■ **Tasks to carry out**
[a] Retype the passage of the forum thread on mesh instances that begins with the words "I’m still waiting, if" and stops after the words "to help me.".
[b] Continue the forum thread on mesh instances, picking up right after its last sentence.

■ **Excerpt to read**
>>
How can I use coordinates (x, y, z) to obtain matrixes that allow me to place these instances? because I haven’t found any other way of placing them other than with matrixes…
You can only use matrices. but making a matrix from a position is easy. It’s an identity matrix with components 12,13 and 14 set to the position x,y,z.
Good morning,
I’ve just looked at it, it’s not bad but for me it doesn’t change much…
I’ve thought about it a bit and I know that you can freeze all the meshes in a scene. But can you freeze only part of the mesh in the scene, because I have quite a few meshes that are dynamic depending on the modes selected, which poses a problem if I freeze…
and to return to this message, i’ve pushed the use which can indeed bring a significant gain but it doesn’t totally answer my request because i can’t do everything i can do with a classic instance. but the biggest problem is that once everything is added it’s just one mesh… and i’d like each mesh to have an independent bounding box…
Then keep track of it independently? I use Mesh.MergeMeshes for one large “level mesh”. I keep original bounding boxes in a data structure and can interact with original meshes via Havok.
Good morning,
I’m coming back here to put an end to the ticket. I’ve found a few things that have worked for me.
There’s still the ‘scene.freezeActiveMeshes()’ that I need to adapt for me, but it’s by far the best way to optimise a scene with a lot of mesh (or else I’ve missed a trick).
I’m still waiting, if you see the message, for a small example even though I’ve looked a bit more and have a little idea @Joe_Kerr.
Thank you for taking the time to help me.
<<
■ **Collected data**
>>
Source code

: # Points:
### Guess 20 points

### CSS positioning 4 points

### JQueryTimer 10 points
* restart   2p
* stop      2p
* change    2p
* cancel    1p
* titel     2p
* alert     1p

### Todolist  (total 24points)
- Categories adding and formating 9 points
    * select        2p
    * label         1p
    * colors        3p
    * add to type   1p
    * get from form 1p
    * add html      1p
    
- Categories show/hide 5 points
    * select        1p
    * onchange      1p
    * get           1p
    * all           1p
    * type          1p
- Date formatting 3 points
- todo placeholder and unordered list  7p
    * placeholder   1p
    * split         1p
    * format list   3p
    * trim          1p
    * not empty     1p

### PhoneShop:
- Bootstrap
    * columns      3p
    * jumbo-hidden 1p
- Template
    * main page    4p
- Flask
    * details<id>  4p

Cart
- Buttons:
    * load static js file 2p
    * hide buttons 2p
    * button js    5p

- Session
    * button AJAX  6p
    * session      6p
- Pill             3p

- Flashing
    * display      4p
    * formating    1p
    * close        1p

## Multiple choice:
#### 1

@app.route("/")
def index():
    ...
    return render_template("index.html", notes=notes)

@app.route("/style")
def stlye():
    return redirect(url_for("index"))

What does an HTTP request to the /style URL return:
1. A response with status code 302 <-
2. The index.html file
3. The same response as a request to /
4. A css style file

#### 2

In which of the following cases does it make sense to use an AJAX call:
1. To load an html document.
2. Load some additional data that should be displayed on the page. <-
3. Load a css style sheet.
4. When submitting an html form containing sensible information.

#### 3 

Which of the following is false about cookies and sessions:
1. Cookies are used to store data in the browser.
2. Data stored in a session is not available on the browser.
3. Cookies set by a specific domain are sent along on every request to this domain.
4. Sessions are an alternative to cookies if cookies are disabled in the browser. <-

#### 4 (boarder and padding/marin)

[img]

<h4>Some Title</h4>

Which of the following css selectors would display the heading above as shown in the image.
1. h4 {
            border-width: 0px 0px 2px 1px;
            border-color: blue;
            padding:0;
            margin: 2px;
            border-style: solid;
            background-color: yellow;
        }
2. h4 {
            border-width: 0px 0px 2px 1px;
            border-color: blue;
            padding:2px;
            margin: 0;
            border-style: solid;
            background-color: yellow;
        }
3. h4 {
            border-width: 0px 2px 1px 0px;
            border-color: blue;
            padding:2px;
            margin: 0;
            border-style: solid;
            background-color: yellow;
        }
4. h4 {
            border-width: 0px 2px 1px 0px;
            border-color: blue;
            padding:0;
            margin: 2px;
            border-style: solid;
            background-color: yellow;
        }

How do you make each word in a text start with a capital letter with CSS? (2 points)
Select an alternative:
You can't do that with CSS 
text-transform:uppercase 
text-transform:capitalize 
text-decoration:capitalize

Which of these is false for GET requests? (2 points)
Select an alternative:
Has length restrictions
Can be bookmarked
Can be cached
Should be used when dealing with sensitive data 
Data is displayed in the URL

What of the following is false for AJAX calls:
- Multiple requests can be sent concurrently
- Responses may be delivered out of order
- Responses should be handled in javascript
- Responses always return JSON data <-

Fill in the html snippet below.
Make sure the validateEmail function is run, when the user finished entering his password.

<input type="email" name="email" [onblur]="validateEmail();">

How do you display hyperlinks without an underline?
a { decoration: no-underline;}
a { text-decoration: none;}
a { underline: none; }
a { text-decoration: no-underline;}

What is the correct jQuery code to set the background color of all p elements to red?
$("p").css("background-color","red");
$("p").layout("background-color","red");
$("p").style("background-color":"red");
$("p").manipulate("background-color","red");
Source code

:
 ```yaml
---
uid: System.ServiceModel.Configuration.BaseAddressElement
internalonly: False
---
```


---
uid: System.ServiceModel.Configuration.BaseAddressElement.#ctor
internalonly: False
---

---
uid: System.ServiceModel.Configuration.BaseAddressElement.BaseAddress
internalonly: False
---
<<
■ **Written answers**
[a]
I’m still waiting, if you see the message, for a small example even though I’ve looked a bit more and have a little idea @Joe_Kerr.
Thank you for taking the time to help me.

[b]
Sincerely
Then returning to the general idea: There is a game level. A bunch of level geometry is loaded consisting of individual meshes. These meshes are all merged into one big level mesh (1 draw call). Each mesh has a bounding box you can get via mesh.getBoundingInfo().boundingBox. Before I merge the mesh (into the big “merged level mesh”) and dispose it, I clone the bounding box to retain the bounding box.
For interactivity I use Havok. Again, before merging the mesh, I create a physics shape from the mesh and use a TransformNode as the PhysicsBody parameter. This TransformNode acts as id to the original mesh (or rather my data structure that keeps all relevant infos about it [like bounding box]). N.B. Havok raycasts will return PhysicsBody.transformNode.
Obviously once all meshes are merged, they are gone. But I keep the vertex ranges of the now disposed former meshes within the big merged mesh. So I can delete “meshes” in the merged mesh. This could be expanded to allow any kind of transformation if you re-load the former mesh: a) hide vertex range in merged mesh, b) transform re-loaded mesh c) sync vertex range d) show vertex range e) hide/delete re-loaded mesh (sth like that)
Anyway, this is how it works for me. Not sure if you can adapt it to your case.